-- Directive --
Retype the lines of the listing exactly, starting at the line that contains "- 5.5以后的默认引擘，支" and ending at the line that contains "#### 1-10.不建议使用ENUM、SET类型，使用TINYINT来代替。", both included.

-- Material shown --

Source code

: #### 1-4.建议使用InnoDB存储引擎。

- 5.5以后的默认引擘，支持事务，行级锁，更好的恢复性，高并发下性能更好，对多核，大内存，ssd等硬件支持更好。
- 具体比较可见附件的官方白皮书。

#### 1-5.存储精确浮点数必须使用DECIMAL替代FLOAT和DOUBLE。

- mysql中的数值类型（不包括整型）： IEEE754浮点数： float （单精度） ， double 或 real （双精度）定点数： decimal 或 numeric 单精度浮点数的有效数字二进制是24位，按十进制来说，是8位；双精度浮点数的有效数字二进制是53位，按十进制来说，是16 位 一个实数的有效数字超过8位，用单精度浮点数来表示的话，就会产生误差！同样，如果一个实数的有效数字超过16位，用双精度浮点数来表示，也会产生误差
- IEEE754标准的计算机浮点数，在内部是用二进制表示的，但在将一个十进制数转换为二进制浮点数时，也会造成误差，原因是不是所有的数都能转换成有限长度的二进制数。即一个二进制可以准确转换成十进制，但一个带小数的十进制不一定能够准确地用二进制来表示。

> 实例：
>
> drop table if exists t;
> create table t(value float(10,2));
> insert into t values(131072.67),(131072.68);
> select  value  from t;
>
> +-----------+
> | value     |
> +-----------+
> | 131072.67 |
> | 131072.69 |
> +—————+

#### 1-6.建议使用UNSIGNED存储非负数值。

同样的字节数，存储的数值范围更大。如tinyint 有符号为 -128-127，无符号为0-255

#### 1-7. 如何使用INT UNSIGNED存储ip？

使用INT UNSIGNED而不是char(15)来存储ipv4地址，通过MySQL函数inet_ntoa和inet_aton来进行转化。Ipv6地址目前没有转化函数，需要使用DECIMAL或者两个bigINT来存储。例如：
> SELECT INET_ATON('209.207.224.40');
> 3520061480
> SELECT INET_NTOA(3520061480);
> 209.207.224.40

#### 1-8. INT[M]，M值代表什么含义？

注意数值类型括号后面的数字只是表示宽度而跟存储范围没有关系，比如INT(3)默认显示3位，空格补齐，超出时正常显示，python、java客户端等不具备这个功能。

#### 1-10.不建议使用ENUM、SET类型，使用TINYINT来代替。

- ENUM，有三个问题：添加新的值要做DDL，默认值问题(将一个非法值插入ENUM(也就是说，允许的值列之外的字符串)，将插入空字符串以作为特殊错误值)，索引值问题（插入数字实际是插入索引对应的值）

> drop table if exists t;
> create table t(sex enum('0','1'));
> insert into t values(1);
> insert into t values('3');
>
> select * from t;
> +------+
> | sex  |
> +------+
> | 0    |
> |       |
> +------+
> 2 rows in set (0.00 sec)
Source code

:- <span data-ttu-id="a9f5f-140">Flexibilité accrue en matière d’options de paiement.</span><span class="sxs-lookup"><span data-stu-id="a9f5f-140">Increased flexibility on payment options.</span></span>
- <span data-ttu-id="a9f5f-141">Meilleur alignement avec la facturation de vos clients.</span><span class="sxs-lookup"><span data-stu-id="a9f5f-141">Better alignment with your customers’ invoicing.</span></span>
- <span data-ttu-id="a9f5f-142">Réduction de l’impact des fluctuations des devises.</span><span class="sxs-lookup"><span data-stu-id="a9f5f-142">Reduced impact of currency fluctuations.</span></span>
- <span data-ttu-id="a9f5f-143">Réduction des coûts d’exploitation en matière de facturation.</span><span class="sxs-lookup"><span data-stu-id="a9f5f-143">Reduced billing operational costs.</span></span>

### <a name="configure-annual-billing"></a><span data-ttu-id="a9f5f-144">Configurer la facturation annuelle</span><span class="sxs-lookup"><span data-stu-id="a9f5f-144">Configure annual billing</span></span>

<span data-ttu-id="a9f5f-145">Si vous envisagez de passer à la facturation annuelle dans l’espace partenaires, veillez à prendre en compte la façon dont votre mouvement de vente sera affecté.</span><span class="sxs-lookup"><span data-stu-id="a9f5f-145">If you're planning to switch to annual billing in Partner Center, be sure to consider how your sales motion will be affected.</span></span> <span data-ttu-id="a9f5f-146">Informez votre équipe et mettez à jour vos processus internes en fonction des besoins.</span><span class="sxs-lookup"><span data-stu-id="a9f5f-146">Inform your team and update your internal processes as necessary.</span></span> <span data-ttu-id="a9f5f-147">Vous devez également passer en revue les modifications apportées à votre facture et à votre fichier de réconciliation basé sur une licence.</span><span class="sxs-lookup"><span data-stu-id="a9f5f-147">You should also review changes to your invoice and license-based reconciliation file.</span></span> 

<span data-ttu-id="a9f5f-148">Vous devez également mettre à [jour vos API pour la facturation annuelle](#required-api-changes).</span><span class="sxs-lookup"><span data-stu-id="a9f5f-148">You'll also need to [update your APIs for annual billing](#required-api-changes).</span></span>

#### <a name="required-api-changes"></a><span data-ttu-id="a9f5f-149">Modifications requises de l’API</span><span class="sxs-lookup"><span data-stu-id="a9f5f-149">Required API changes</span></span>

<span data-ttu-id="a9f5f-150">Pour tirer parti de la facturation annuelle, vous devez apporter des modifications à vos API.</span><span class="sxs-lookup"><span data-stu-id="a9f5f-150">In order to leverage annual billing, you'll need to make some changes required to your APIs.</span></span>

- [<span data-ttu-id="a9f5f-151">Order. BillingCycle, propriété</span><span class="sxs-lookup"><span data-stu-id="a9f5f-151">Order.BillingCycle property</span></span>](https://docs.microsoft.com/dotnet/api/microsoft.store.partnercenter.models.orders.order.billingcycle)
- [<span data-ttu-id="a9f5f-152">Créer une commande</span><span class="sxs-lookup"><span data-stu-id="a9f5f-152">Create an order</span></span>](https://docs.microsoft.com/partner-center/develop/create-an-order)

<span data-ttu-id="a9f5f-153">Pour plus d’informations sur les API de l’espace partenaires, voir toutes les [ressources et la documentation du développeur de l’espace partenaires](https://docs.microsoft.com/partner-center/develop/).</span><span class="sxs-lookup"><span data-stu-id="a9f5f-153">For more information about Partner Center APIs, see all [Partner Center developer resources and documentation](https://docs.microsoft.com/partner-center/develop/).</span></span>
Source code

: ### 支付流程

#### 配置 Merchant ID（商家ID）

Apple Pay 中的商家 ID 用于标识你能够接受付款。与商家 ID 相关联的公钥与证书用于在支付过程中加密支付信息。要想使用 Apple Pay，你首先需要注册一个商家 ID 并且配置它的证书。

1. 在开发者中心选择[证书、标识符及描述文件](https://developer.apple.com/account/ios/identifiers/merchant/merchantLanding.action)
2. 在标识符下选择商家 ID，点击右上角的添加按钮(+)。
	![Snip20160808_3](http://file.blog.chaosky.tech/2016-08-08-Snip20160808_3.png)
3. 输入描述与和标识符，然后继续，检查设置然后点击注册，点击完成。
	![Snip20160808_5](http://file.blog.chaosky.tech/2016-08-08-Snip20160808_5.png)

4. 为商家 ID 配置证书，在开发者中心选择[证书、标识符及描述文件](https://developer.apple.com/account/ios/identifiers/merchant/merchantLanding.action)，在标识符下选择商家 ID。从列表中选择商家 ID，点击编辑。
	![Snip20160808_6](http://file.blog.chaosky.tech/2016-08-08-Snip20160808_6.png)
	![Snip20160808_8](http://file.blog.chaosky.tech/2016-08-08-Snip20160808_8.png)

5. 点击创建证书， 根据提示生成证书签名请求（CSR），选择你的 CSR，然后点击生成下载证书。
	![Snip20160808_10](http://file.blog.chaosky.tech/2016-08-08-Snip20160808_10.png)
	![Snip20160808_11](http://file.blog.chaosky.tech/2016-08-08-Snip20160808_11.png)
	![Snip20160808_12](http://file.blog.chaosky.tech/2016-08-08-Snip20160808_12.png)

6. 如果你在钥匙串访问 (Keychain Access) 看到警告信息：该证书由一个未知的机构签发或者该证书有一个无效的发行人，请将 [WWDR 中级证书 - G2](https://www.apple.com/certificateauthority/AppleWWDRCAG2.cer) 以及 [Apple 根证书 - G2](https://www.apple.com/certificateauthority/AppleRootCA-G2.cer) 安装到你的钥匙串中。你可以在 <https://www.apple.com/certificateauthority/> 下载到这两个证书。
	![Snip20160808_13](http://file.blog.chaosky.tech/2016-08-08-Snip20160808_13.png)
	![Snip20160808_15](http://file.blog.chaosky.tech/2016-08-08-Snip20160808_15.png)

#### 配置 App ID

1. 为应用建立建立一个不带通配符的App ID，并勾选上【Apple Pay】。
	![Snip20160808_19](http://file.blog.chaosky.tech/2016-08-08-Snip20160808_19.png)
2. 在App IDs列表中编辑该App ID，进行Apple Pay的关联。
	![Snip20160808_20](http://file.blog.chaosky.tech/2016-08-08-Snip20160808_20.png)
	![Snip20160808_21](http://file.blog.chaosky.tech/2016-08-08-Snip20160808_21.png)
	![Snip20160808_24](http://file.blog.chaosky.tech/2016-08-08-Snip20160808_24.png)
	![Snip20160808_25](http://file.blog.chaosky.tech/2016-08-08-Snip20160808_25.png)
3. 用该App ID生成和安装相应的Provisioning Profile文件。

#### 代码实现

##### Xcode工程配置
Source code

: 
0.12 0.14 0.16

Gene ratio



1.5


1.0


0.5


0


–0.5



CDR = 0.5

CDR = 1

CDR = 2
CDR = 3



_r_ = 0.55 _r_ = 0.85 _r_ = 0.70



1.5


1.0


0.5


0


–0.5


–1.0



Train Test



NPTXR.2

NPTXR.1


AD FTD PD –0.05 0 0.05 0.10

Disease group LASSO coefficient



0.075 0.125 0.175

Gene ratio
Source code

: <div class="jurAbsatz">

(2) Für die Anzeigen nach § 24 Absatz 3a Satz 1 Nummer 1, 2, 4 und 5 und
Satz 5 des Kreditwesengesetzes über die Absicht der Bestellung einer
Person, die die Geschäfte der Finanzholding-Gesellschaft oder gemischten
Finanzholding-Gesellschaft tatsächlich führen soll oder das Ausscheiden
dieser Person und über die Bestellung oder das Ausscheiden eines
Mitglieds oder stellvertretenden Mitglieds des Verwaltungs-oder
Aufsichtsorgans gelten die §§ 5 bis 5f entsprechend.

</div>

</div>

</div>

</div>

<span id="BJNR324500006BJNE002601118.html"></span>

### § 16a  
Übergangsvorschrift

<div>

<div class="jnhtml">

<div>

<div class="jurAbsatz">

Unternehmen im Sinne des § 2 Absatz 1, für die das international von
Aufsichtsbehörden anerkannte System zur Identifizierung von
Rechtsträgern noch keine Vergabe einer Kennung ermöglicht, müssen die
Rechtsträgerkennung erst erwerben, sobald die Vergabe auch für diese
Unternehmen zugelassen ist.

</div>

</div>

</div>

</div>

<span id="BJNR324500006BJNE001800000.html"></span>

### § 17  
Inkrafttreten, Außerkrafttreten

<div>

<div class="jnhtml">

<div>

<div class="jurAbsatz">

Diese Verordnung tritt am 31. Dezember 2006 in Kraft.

-- Result of this task --
- 5.5以后的默认引擘，支持事务，行级锁，更好的恢复性，高并发下性能更好，对多核，大内存，ssd等硬件支持更好。
- 具体比较可见附件的官方白皮书。

#### 1-5.存储精确浮点数必须使用DECIMAL替代FLOAT和DOUBLE。

- mysql中的数值类型（不包括整型）： IEEE754浮点数： float （单精度） ， double 或 real （双精度）定点数： decimal 或 numeric 单精度浮点数的有效数字二进制是24位，按十进制来说，是8位；双精度浮点数的有效数字二进制是53位，按十进制来说，是16 位 一个实数的有效数字超过8位，用单精度浮点数来表示的话，就会产生误差！同样，如果一个实数的有效数字超过16位，用双精度浮点数来表示，也会产生误差
- IEEE754标准的计算机浮点数，在内部是用二进制表示的，但在将一个十进制数转换为二进制浮点数时，也会造成误差，原因是不是所有的数都能转换成有限长度的二进制数。即一个二进制可以准确转换成十进制，但一个带小数的十进制不一定能够准确地用二进制来表示。

> 实例：
>
> drop table if exists t;
> create table t(value float(10,2));
> insert into t values(131072.67),(131072.68);
> select  value  from t;
>
> +-----------+
> | value     |
> +-----------+
> | 131072.67 |
> | 131072.69 |
> +—————+

#### 1-6.建议使用UNSIGNED存储非负数值。

同样的字节数，存储的数值范围更大。如tinyint 有符号为 -128-127，无符号为0-255

#### 1-7. 如何使用INT UNSIGNED存储ip？

使用INT UNSIGNED而不是char(15)来存储ipv4地址，通过MySQL函数inet_ntoa和inet_aton来进行转化。Ipv6地址目前没有转化函数，需要使用DECIMAL或者两个bigINT来存储。例如：
> SELECT INET_ATON('209.207.224.40');
> 3520061480
> SELECT INET_NTOA(3520061480);
> 209.207.224.40

#### 1-8. INT[M]，M值代表什么含义？

注意数值类型括号后面的数字只是表示宽度而跟存储范围没有关系，比如INT(3)默认显示3位，空格补齐，超出时正常显示，python、java客户端等不具备这个功能。

#### 1-10.不建议使用ENUM、SET类型，使用TINYINT来代替。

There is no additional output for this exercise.